That ain't stimulatin' my package...
Jay G - just another of the many services we provide here at Phlegm Industries Laboratories™. Thank you, drive through.
Paris Hilton age progression:5 years.
my goodness...I need to take to drink.
Hammer - that, or Paris has a slightly older brother...Thud - I take pride in helping others get in their cups
OMG. That's just WRONG.
Indeed. Faded tartan pillows with black vinyl? That's so 1988.
Thanks Ms. phlegmfatale for helping me with my diet, because I just lost my appetite.....yikes!!!!!!
To really pull off drag, one needs boobs. Plain and simple. That outfit doesn't work.Is that a peg-leg? Either that or someone needs several sammiches and some time in the Sun!I really wish we had some beer in the house. Thanks for making me need one, Ms. Phlegm. ;-)
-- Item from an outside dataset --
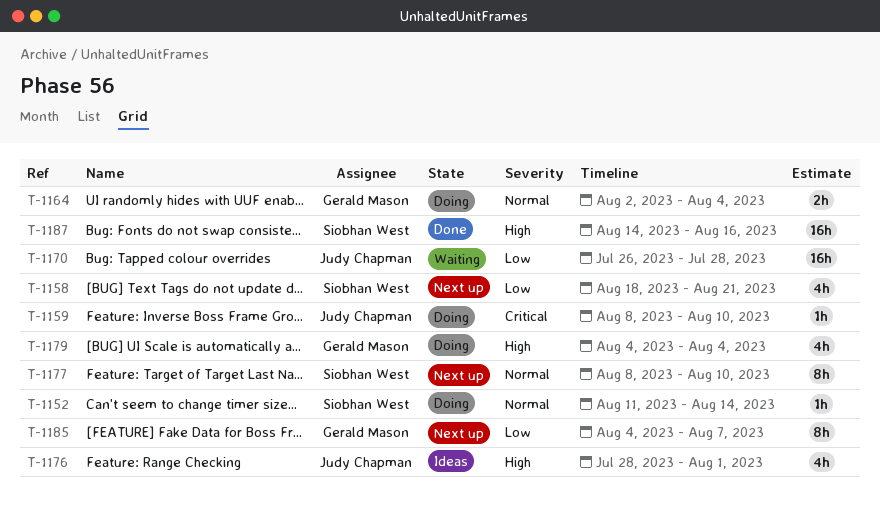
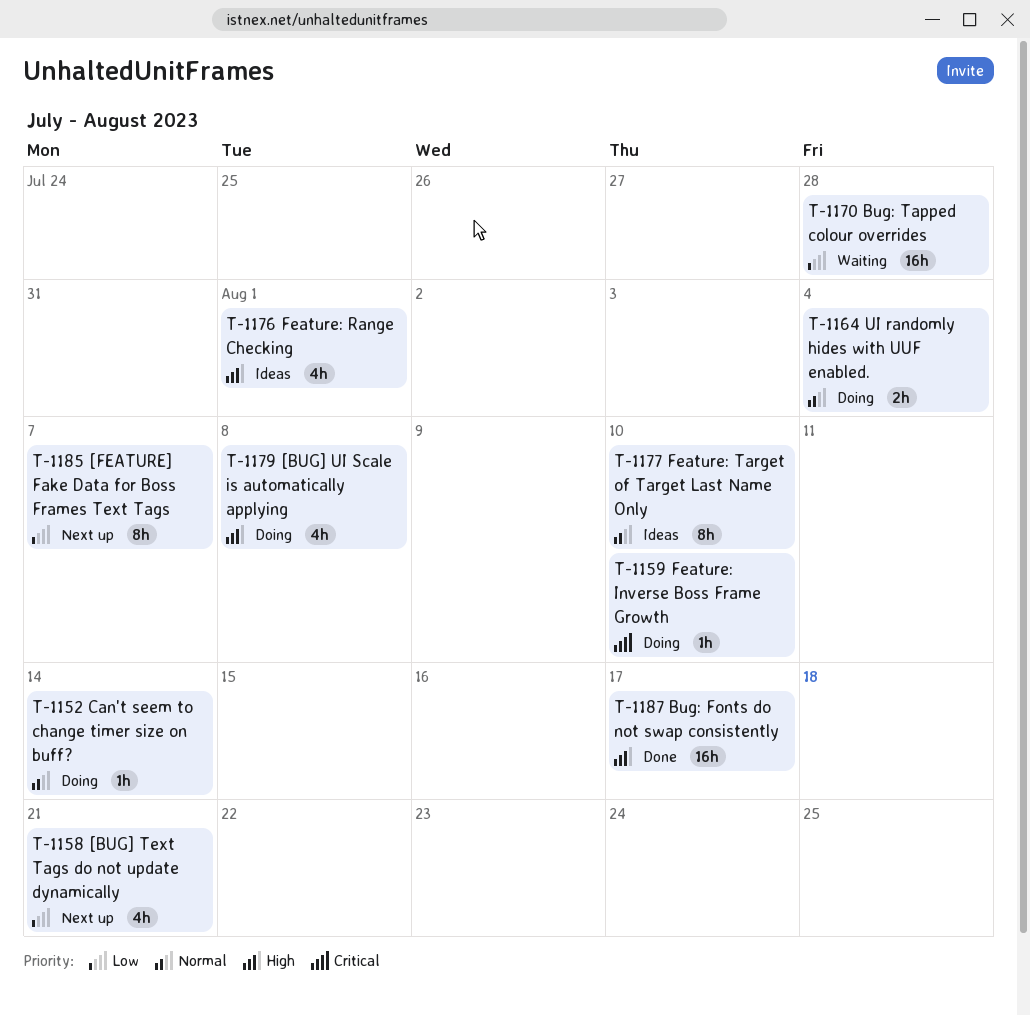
T-1177, status: Next up -> Ideas
T-1179, due: Aug 4 -> Aug 8
T-1187, due: Aug 16 -> Aug 17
HankH - that's me: always thinking of others. Happy to oblige.MiniKat - It is truly frightening, oui? Have one for me while you're hitting the suds.
Oh... THAT is bad... Can I get a brain scrub please???
Oh!! My eyes!! They burnnnnnnnnnn!!! Why, oh, why must you torture me soooooo??? LOL.
A new escort service: Dessicated Drag Queens!You heard about it here first, Folks.Be sure to thank Phlegmmy.
How'd you find my sister? Yikes!
I gave credit to you, it goes back to Rabbit though.
Ack! My ex-Mother-in-Law!Mommy! Daddy!My eyes are bleeding!